QUESTIONS:
1. List each distinct word or phrase that the passage on volunteering sets in single quotation marks.
2. From the passage on volunteering, retype the part starting with "Maybe if my" and going on through "of ‘informal volunteering’.".

EXCERPT TO READ:
● ● ●

This is highlighted through the work Richard Titmuss did in the 1970s where he compared the UK voluntary blood donations with its counterpart in the America, where blood donations were run as an enterprising activity. In America donors were paid for their blood, but Titmuss discovered that the blood they gave had more problems with it; the quality was not as good when compared with the British donated blood. Titmuss coined the phrase ‘gift relationship’ and comparisons can still be drawn with how a community resident and the local authority interact with each other.
Maybe if my vocal father friend had followed through the logic of my presentation he might consider fostering as his gift to the community. A father does not volunteer to look after his children as there is a legal requirement to do so. However a neighbour may babysit them on occasion and not be paid, which could be classed as volunteering – if only defined as informal. Formal volunteering moves past these ‘favours’ to create a role for a member of the community in a public setting. As one speaker remarked at the conference: we ‘need to formalise informal volunteering’, and in doing so brought into question the very ontology of ‘informal volunteering’.
Whichever way community volunteering goes (formal public sector ‘gifts’ vs informal one-off ‘favours’) there is one near certainty – you can normally encourage anyone to contribute their time to an activity with a promise of a cup of tea and a possible packet of crisps.

● ● ●

SOURCE INFORMATION:
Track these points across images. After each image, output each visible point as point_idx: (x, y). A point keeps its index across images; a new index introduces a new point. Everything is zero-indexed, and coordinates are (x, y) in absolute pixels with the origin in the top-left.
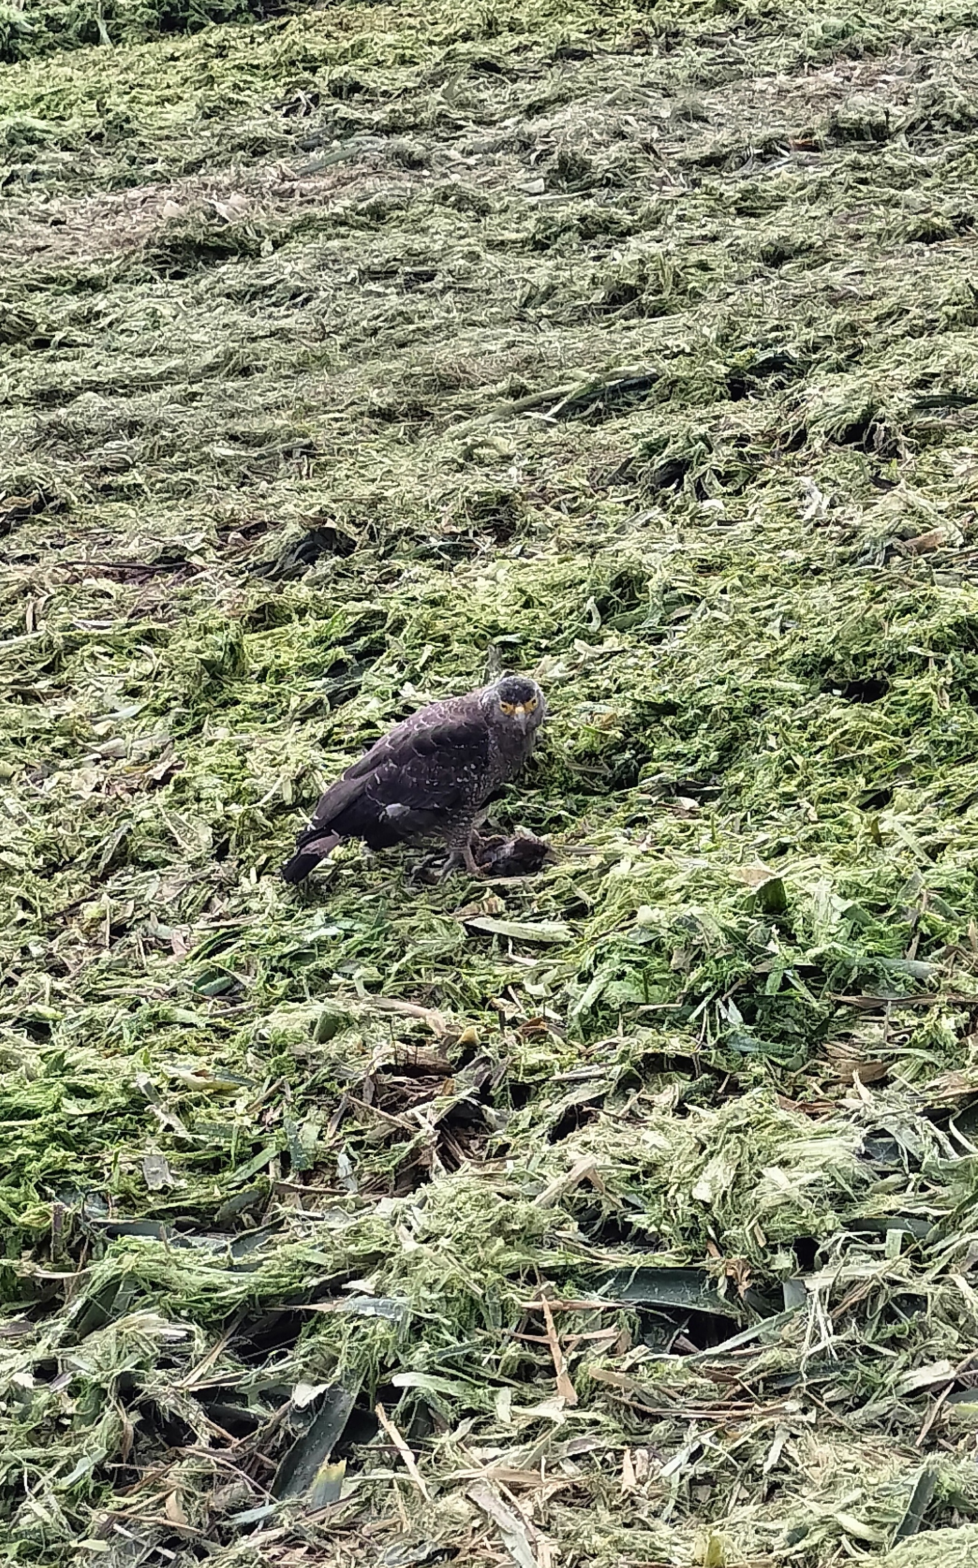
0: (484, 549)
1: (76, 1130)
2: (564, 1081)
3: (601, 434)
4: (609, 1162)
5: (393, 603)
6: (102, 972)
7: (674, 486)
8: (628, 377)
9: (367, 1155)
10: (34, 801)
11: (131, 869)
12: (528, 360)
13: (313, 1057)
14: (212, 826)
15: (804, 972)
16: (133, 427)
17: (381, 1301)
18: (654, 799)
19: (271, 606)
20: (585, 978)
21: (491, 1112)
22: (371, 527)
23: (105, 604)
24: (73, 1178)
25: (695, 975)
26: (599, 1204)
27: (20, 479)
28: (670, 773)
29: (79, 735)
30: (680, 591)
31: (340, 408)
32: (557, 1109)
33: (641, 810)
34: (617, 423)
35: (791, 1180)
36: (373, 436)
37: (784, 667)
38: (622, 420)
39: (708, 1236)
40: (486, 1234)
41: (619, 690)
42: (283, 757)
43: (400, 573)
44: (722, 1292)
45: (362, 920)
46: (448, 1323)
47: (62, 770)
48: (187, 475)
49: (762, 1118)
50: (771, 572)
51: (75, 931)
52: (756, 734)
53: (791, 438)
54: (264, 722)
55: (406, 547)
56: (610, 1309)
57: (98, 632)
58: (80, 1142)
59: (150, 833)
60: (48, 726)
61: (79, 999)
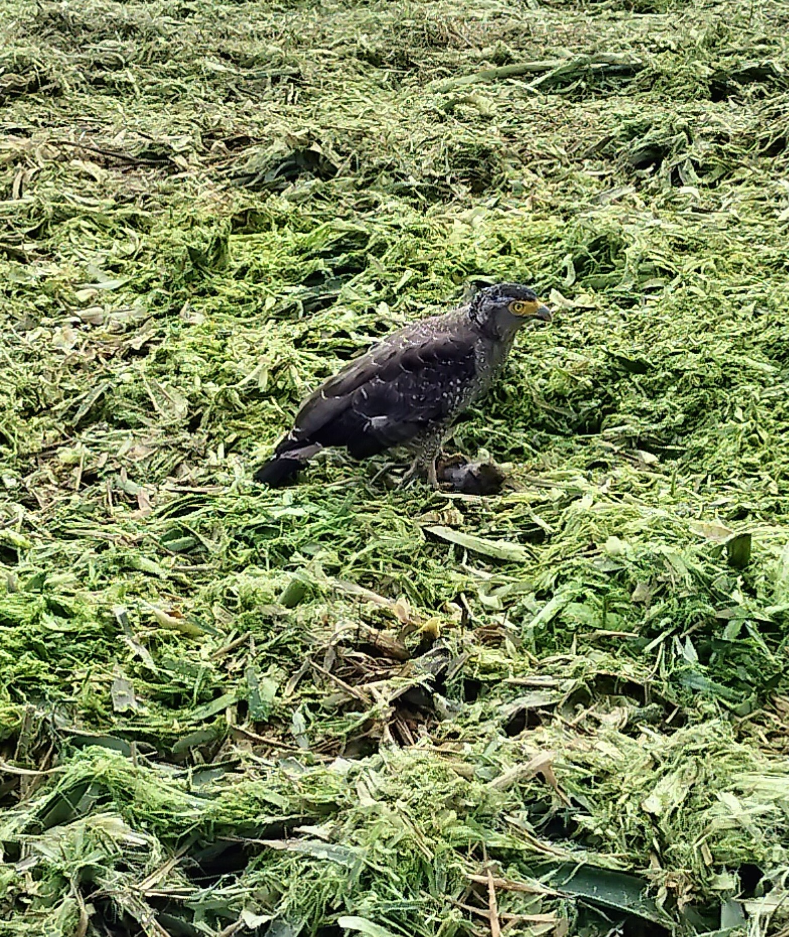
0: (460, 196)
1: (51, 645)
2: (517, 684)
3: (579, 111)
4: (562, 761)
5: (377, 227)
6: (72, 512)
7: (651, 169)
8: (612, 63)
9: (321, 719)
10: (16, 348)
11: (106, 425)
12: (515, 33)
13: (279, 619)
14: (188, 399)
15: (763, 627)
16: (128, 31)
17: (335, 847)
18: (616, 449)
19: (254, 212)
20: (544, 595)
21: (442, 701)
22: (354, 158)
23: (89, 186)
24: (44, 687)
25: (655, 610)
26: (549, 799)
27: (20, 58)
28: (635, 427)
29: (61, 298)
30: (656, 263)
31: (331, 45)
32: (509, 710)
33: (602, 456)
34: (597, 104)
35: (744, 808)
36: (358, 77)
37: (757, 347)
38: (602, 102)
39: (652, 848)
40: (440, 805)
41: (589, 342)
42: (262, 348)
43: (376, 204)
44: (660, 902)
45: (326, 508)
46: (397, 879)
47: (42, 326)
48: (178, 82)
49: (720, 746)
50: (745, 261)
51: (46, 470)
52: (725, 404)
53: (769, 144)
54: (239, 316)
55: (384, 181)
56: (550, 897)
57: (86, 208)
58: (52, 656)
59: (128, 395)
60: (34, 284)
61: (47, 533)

● ● ●

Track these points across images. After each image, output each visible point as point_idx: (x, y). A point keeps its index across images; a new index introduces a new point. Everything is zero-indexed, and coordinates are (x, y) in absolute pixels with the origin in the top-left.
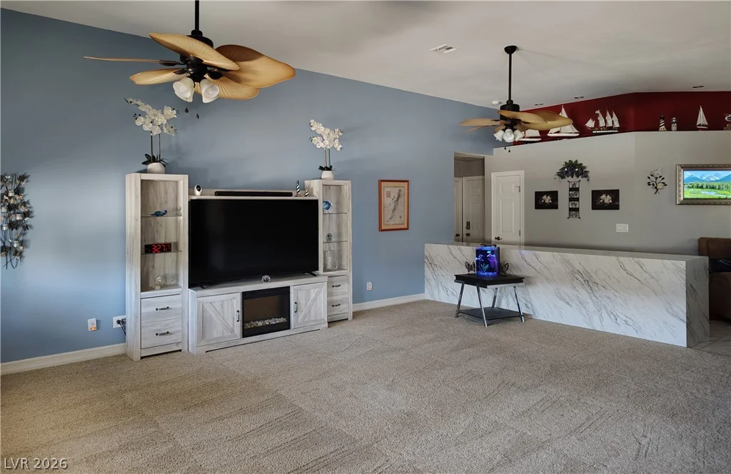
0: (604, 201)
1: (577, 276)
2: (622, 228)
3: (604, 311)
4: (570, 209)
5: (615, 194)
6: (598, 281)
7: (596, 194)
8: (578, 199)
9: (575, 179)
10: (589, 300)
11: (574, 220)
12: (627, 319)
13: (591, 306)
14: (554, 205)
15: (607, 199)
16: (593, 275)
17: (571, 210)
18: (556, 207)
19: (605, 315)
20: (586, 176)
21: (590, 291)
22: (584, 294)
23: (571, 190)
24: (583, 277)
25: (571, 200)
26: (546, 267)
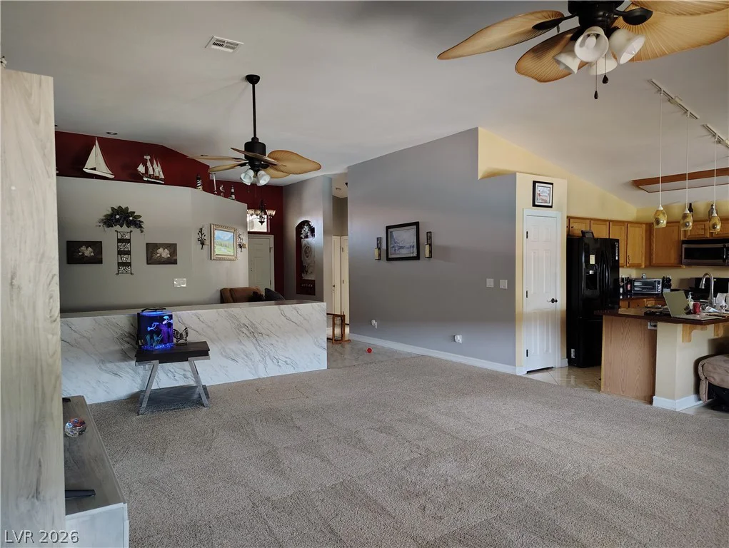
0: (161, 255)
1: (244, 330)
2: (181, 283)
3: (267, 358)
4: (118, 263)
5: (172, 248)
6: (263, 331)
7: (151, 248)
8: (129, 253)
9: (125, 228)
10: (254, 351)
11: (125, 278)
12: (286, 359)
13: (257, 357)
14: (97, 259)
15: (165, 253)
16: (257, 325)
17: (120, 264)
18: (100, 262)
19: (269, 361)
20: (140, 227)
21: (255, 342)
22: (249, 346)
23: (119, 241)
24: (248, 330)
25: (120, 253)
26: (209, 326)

● ● ●

ANSWERS FOR EACH ITEM:
1.
- gift relationship
- favours
- need to formalise informal volunteering
- informal volunteering
- gifts

2.
Maybe if my vocal father friend had followed through the logic of my presentation he might consider fostering as his gift to the community. A father does not volunteer to look after his children as there is a legal requirement to do so. However a neighbour may babysit them on occasion and not be paid, which could be classed as volunteering – if only defined as informal. Formal volunteering moves past these ‘favours’ to create a role for a member of the community in a public setting. As one speaker remarked at the conference: we ‘need to formalise informal volunteering’, and in doing so brought into question the very ontology of ‘informal volunteering’.